By Jackquelyn Brown
College tuition is too high. With Trump proposing a budget for 2018 that would cut $3.9 billion from Pell grants, we are going to see another rendition of the pre-1940s when only the rich could afford a higher education, except now it will be the rich and the military.
Pell grants are federally aided funds that are given to college students in need, and 90 percent of recipients are from families that do not make $40,000 a year. So, consider that $200 or even $500 a month that you are thinking about stashing away monthly for your future child gone after their first year, thanks to ever-rising tuition costs.
In Texas from 2002 to 2015, tuition at public colleges has increased an average of 147 percent, according to calculations by The Texas Tribune. Despite heightened costs, universities have not responded with upgraded facilities, nor has federal minimum wage reflected the need for more funds.
There is a simple answer to why this is so, but also a messy, complex and hard to comprehend explanation with the details, but we will take the shortcut to the point. With the federal government shaming colleges for high tuition costs, the colleges respond by jacking up the price exponentially to supposedly suffice for the lack of funding from the state, whom they blame when the Feds call them out. Everyone blames everyone else, now spearheaded first and foremost by Trump, and no one wants to take responsibility and bite the bullet to keep higher education available to lower-income individuals and families.
Regarding Pell grants, USA Today reported “The program has been around since 1972, and the Trump administration says slashing its funding ‘safeguards’ its survival for the next decade.”
When I graduate this May, after the three years I have been here at SMU, I will be $23,000 in debt.
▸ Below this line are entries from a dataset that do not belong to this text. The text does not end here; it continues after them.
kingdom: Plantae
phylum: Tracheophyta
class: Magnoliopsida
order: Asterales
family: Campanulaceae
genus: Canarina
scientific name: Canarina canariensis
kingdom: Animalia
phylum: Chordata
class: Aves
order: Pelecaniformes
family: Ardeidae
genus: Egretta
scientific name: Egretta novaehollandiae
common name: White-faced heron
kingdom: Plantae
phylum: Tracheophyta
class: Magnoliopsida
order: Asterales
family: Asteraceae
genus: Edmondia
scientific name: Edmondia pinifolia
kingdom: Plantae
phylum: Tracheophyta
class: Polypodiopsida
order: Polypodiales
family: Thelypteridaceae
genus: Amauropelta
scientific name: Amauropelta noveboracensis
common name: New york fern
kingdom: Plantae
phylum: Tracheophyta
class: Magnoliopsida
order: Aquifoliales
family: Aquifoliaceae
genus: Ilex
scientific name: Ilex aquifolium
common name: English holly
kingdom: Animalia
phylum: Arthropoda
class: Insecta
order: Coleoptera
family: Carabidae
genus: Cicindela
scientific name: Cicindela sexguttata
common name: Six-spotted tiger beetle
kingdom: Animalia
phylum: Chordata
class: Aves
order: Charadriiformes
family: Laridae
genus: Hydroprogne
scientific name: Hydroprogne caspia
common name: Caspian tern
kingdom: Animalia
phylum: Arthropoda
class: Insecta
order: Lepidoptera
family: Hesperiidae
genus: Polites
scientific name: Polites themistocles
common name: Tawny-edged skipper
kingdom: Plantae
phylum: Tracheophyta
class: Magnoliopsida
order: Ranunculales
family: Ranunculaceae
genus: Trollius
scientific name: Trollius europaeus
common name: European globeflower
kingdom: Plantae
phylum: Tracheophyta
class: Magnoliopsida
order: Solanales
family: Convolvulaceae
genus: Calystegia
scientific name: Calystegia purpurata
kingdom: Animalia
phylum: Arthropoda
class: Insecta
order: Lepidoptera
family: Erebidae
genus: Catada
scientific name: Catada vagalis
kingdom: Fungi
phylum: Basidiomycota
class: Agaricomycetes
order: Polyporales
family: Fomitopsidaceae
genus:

That is on top of the Pell grant, which does not have to be paid back, as well as numerous other grants for being a poor, emancipated minor that never had my parents financial backing like more than half of this school’s population has. So I am a special case and still have the same amount of debt due as the cost of a down payment on a small house. I will start paying $140 per month starting January in 2018, and at that rate, I will have 13 years of student loans to pay off. You read that correctly, and that is only for less than three years of loans during college at SMU. If I have children in the next five or six years, I will still be paying off student loans by the time they start school, which is when I should be stashing away money for their future. These problems begin to overlap and become messier and messier until someone puts a stop to it.
This is nothing in comparison to what our future generations will have to face if we lose Pell grants while tuition keeps getting higher. It will only get worse if Trump’s proposal to slash the 2018 budget passes.
Jackquelyn Brown is a Senior majoring in Journalism and minoring in Photography.